[Saved data entries]
++++
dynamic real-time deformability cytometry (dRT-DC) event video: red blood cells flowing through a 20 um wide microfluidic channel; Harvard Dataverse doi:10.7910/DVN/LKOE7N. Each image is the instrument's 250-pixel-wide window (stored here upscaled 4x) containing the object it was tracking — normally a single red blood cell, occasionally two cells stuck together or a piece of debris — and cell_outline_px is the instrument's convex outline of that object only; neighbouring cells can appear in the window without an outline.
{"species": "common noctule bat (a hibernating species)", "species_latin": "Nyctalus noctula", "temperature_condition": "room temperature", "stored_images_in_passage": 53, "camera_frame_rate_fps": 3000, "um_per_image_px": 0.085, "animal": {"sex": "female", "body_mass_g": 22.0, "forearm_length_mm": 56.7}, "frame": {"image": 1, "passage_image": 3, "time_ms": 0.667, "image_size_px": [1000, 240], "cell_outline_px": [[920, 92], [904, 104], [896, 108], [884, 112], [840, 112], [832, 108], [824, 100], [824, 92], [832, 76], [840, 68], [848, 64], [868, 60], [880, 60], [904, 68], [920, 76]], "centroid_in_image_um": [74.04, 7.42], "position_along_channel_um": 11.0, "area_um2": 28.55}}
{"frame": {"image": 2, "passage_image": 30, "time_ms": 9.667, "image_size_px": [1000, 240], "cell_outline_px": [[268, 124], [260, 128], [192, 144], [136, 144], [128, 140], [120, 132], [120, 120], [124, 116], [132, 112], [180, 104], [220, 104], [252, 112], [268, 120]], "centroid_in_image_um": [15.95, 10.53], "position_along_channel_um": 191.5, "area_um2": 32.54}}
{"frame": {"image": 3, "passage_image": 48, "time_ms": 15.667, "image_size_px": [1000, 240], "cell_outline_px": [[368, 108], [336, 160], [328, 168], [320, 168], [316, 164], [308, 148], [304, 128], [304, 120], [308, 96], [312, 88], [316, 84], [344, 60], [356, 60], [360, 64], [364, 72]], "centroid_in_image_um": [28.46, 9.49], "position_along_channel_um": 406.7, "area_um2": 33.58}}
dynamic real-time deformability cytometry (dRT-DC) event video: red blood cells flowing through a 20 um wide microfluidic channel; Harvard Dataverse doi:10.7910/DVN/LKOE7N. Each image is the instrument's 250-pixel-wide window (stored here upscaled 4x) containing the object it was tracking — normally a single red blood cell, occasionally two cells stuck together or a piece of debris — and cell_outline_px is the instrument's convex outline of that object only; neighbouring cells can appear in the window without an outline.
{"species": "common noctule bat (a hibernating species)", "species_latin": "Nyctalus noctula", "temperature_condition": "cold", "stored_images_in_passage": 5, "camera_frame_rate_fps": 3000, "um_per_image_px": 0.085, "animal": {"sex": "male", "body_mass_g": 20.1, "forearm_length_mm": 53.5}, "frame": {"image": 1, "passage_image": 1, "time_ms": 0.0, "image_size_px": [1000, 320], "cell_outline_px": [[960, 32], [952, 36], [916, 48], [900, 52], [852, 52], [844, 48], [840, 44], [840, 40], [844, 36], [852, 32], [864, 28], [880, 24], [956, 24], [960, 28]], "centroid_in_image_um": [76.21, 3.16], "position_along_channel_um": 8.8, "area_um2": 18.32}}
++++
= WORK REQUIRED =
Copy out all of the records shown above exactly.

= REPLY =
dynamic real-time deformability cytometry (dRT-DC) event video: red blood cells flowing through a 20 um wide microfluidic channel; Harvard Dataverse doi:10.7910/DVN/LKOE7N. Each image is the instrument's 250-pixel-wide window (stored here upscaled 4x) containing the object it was tracking — normally a single red blood cell, occasionally two cells stuck together or a piece of debris — and cell_outline_px is the instrument's convex outline of that object only; neighbouring cells can appear in the window without an outline.
{"species": "common noctule bat (a hibernating species)", "species_latin": "Nyctalus noctula", "temperature_condition": "room temperature", "stored_images_in_passage": 53, "camera_frame_rate_fps": 3000, "um_per_image_px": 0.085, "animal": {"sex": "female", "body_mass_g": 22.0, "forearm_length_mm": 56.7}, "frame": {"image": 1, "passage_image": 3, "time_ms": 0.667, "image_size_px": [1000, 240], "cell_outline_px": [[920, 92], [904, 104], [896, 108], [884, 112], [840, 112], [832, 108], [824, 100], [824, 92], [832, 76], [840, 68], [848, 64], [868, 60], [880, 60], [904, 68], [920, 76]], "centroid_in_image_um": [74.04, 7.42], "position_along_channel_um": 11.0, "area_um2": 28.55}}
{"frame": {"image": 2, "passage_image": 30, "time_ms": 9.667, "image_size_px": [1000, 240], "cell_outline_px": [[268, 124], [260, 128], [192, 144], [136, 144], [128, 140], [120, 132], [120, 120], [124, 116], [132, 112], [180, 104], [220, 104], [252, 112], [268, 120]], "centroid_in_image_um": [15.95, 10.53], "position_along_channel_um": 191.5, "area_um2": 32.54}}
{"frame": {"image": 3, "passage_image": 48, "time_ms": 15.667, "image_size_px": [1000, 240], "cell_outline_px": [[368, 108], [336, 160], [328, 168], [320, 168], [316, 164], [308, 148], [304, 128], [304, 120], [308, 96], [312, 88], [316, 84], [344, 60], [356, 60], [360, 64], [364, 72]], "centroid_in_image_um": [28.46, 9.49], "position_along_channel_um": 406.7, "area_um2": 33.58}}
dynamic real-time deformability cytometry (dRT-DC) event video: red blood cells flowing through a 20 um wide microfluidic channel; Harvard Dataverse doi:10.7910/DVN/LKOE7N. Each image is the instrument's 250-pixel-wide window (stored here upscaled 4x) containing the object it was tracking — normally a single red blood cell, occasionally two cells stuck together or a piece of debris — and cell_outline_px is the instrument's convex outline of that object only; neighbouring cells can appear in the window without an outline.
{"species": "common noctule bat (a hibernating species)", "species_latin": "Nyctalus noctula", "temperature_condition": "cold", "stored_images_in_passage": 5, "camera_frame_rate_fps": 3000, "um_per_image_px": 0.085, "animal": {"sex": "male", "body_mass_g": 20.1, "forearm_length_mm": 53.5}, "frame": {"image": 1, "passage_image": 1, "time_ms": 0.0, "image_size_px": [1000, 320], "cell_outline_px": [[960, 32], [952, 36], [916, 48], [900, 52], [852, 52], [844, 48], [840, 44], [840, 40], [844, 36], [852, 32], [864, 28], [880, 24], [956, 24], [960, 28]], "centroid_in_image_um": [76.21, 3.16], "position_along_channel_um": 8.8, "area_um2": 18.32}}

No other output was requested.